Черчилль исходил из семи постулатов, вызванных обеспокоенностью той позицией, которую Советский Союз в лице Сталина занял на переговорах о послевоенной судьбе мира, в том числе в ходе Ялтинской конференции. Он полагал, что: во-первых, Советская Россия стала смертельной угрозой для свободного мира[375]; во-вторых, необходимо немедленно создать новый фронт против ее стремительного продвижения; в-третьих, этот фронт в Европе должен уходить как можно дальше на восток; в-четвертых, главная и подлинная цель англо-американских армий – Берлин, который ни в коем случае не должен достаться русским; в-пятых, важнейшее значение имеет освобождение Чехословакии и вступление американских войск в Прагу прежде, чем это сделают русские; в-шестых, Вена, а по существу вся Австрия, должна управляться западными державами; в-седьмых, необходимо обуздать агрессивные притязания маршала Тито в отношении Италии. Как мы знаем, англосаксам удалось осуществить только два последних пункта, то есть в целом план провалился – и именно потому, что его авторам не случилось воевать с СССР по причине своей неуверенности в победе. Впрочем, трудно сказать, как сложилась бы картина мира, если бы такая война все же началась. Возможно, на этот раз азарт Черчилля, его известная уже нам готовность ставить на карту очертя голову интересы своей страны и нации привели бы Великобританию к скорому, полному и заслуженному краху вместо той затянувшейся агонии, финальную фазу которой мы, похоже, наблюдаем в наши дни.

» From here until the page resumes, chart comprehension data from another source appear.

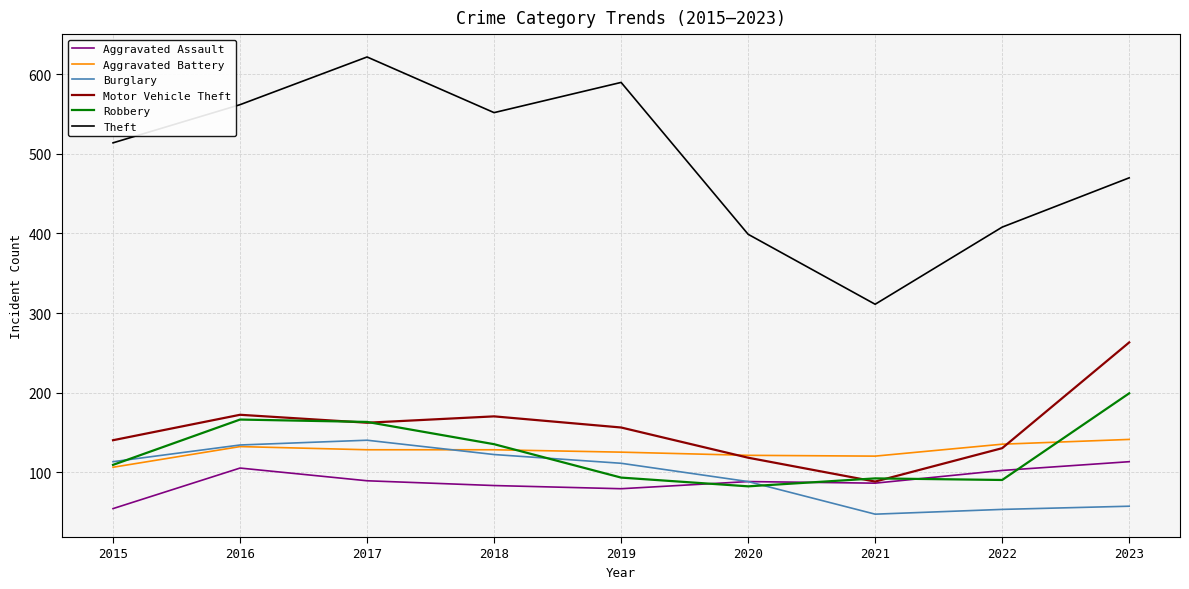

Which category has the lowest value across all series?

2021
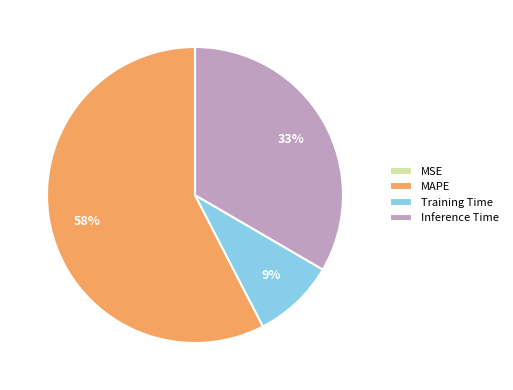

The MAPE slice represents 58% of the pie. True or false?

True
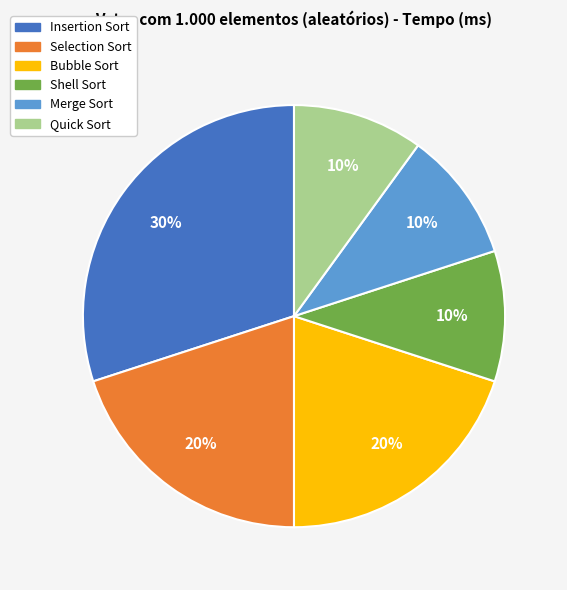

What percentage is the Selection Sort slice, to the nearest percent?

20%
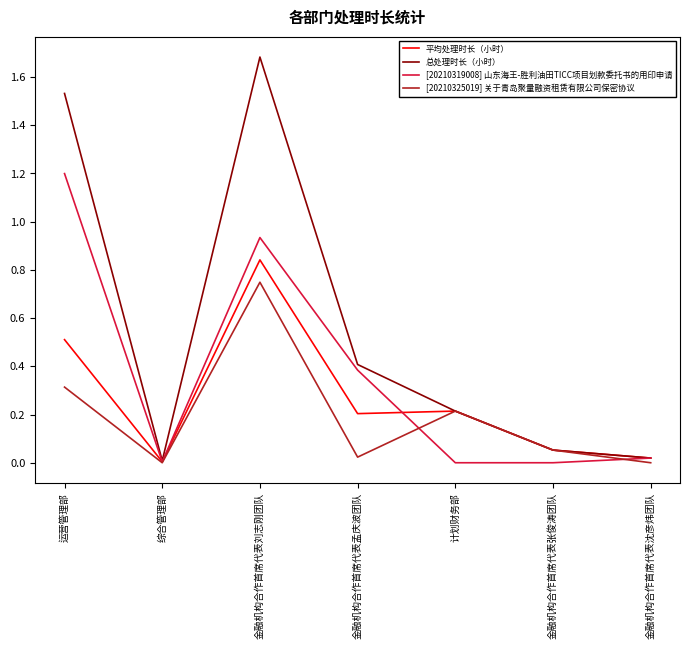

At which category is the sum across all series the highest?

金融机构合作首席代表刘志刚团队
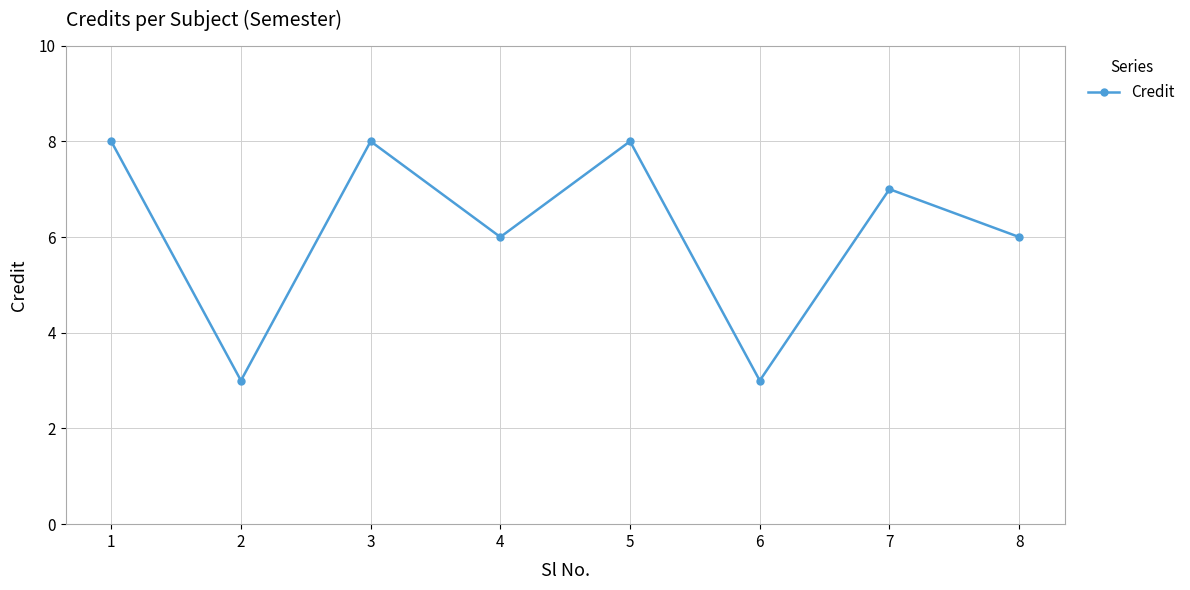

What is the change in value from 5 to 7?

-1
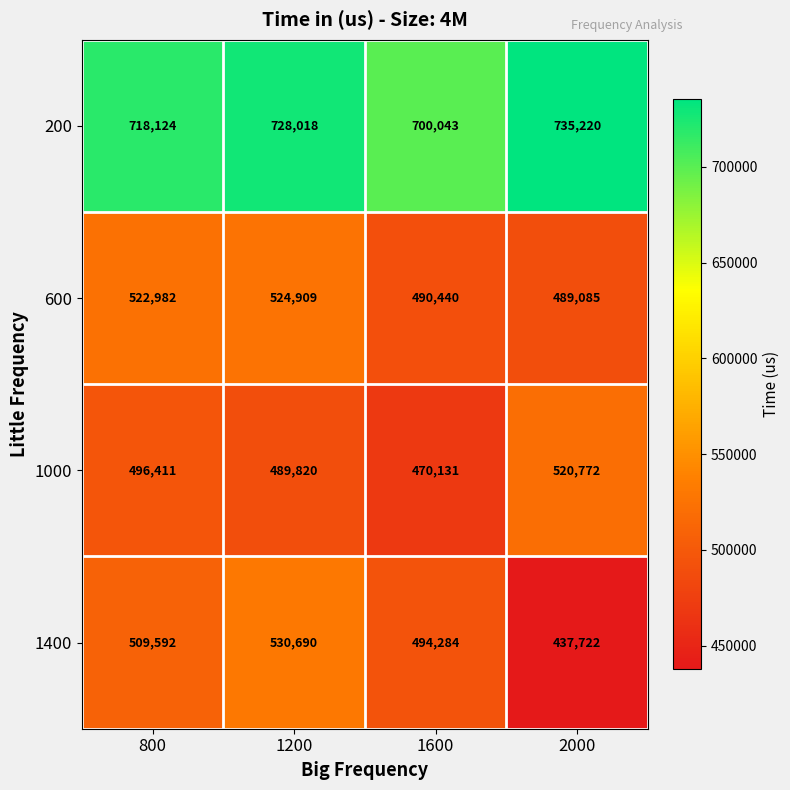

Count the 1400 values in the range 494284 to 530690.

3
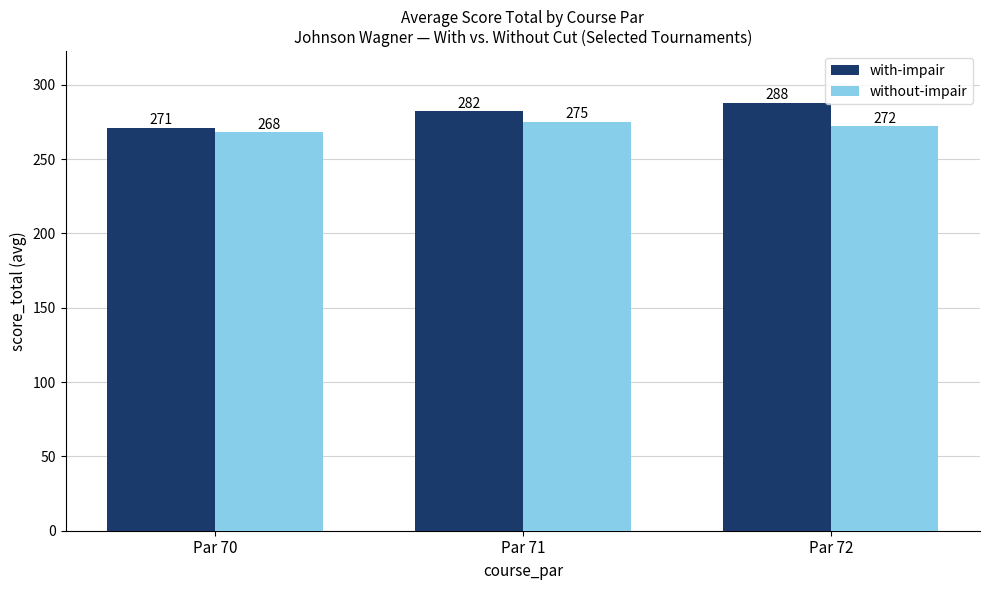

Count the number of data series in this chart.

2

Так или иначе, винить Черчилля в том, что война англосаксонского мира с Советской Россией не состоялась, не приходится. Ведь план операции «Немыслимое» был своевременно и полностью подготовлен объединенным штабом планирования военного кабинета. В нем давалась стратегическая оценка обстановки и были сформулированы цели операции (главной целью постановлено: «навязать русским волю Соединенных Штатов и Британской империи»), а также приведены все необходимые тактические разработки: определены привлекаемые силы, направления ударов войск западных союзников и их вероятные результаты. В приложениях к плану были сведения о дислокации войск Красной армии и западных союзников, а также весь необходимый картографический материал. Военная кампания должна была начаться только на суше в Северо-Восточной Европе (территория к северу от линии Цвиккау – Хемниц – Дрезден – Герлиц).
Окончательно документ был готов к 22 мая 1945 года. Согласно ему, уже 1 июля 1945 года по СССР должны были ударить объединенные силы Британии и США, а возможно, и Турция.
«Быстрый успех может побудить русских хотя бы временно подчиниться нашей воле, но может и не побудить, – говорилось в плане операции. – Если они захотят тотальной войны, то они ее получат». Примечательно, что в английских документах, как правило, фигурировала не «Красная» или «советская», а «русская армия». В этом, конечно, выразилась неизменная позиция Черчилля, для которого Россия в любом обличье оставалась все той же единственной и неповторимой, глубоко ненавидимой Россией, а русские сознательно и подсознательно воспринимались как исконные враги англичан и всего «цивилизованного мира». А кроме того, послевоенный коммунистический СССР уже не был юдократическим, как в 1920 году. Такую Россию снова было не жалко.
Подводя черту под этим очень важным, на мой взгляд, эпизодом, раскрывающим отношение Черчилля к русским и России, хочу добавить красноречивую деталь.
Черчилль – внимание! – намеревался использовать против СССР вчерашнего воинского побратима, даже остатки вермахта – вчерашнего смертельного врага. Пленных немцев собирали в компактные контингенты и держали в полной готовности, немецкое оружие тщательно собирали и складировали, чтобы его легко можно было снова быстро раздать солдатам. Невозможно убедительнее подтвердить вынужденный и лицемерный характер тех союзнических отношений, которые Черчиллю пришлось заключить в свое время с русскими.
В этом парадоксальном решении сказался, кстати, и личный опыт Черчилля, вынесенный еще из Первой мировой, когда Англия, заключая договор о перемирии с Германией, предусмотрела условия, содействующие собственной интервенции в Советскую Россию. Если французы предлагали быстрое разоружение и демобилизацию германской армии, то англичане, напротив, как доносил американский генерал Блисс в октябре 1918 года, полагали, что «Германии, возможно, придется быть оплотом против русского большевизма». Поэтому статья 12 статута о перемирии по сути предписывала германским войскам оставаться в России для борьбы против советской власти до тех пор, пока союзники не смогут заменить их своими силами. Все это делалось потому, что, как записывал в те дни в своем дневнике будущий верховный главнокомандующий союзными войсками на Средиземном море и фельдмаршал (с 1943) американец Генри Вильсон, «война против бошей превращается в войну против большевиков»[376].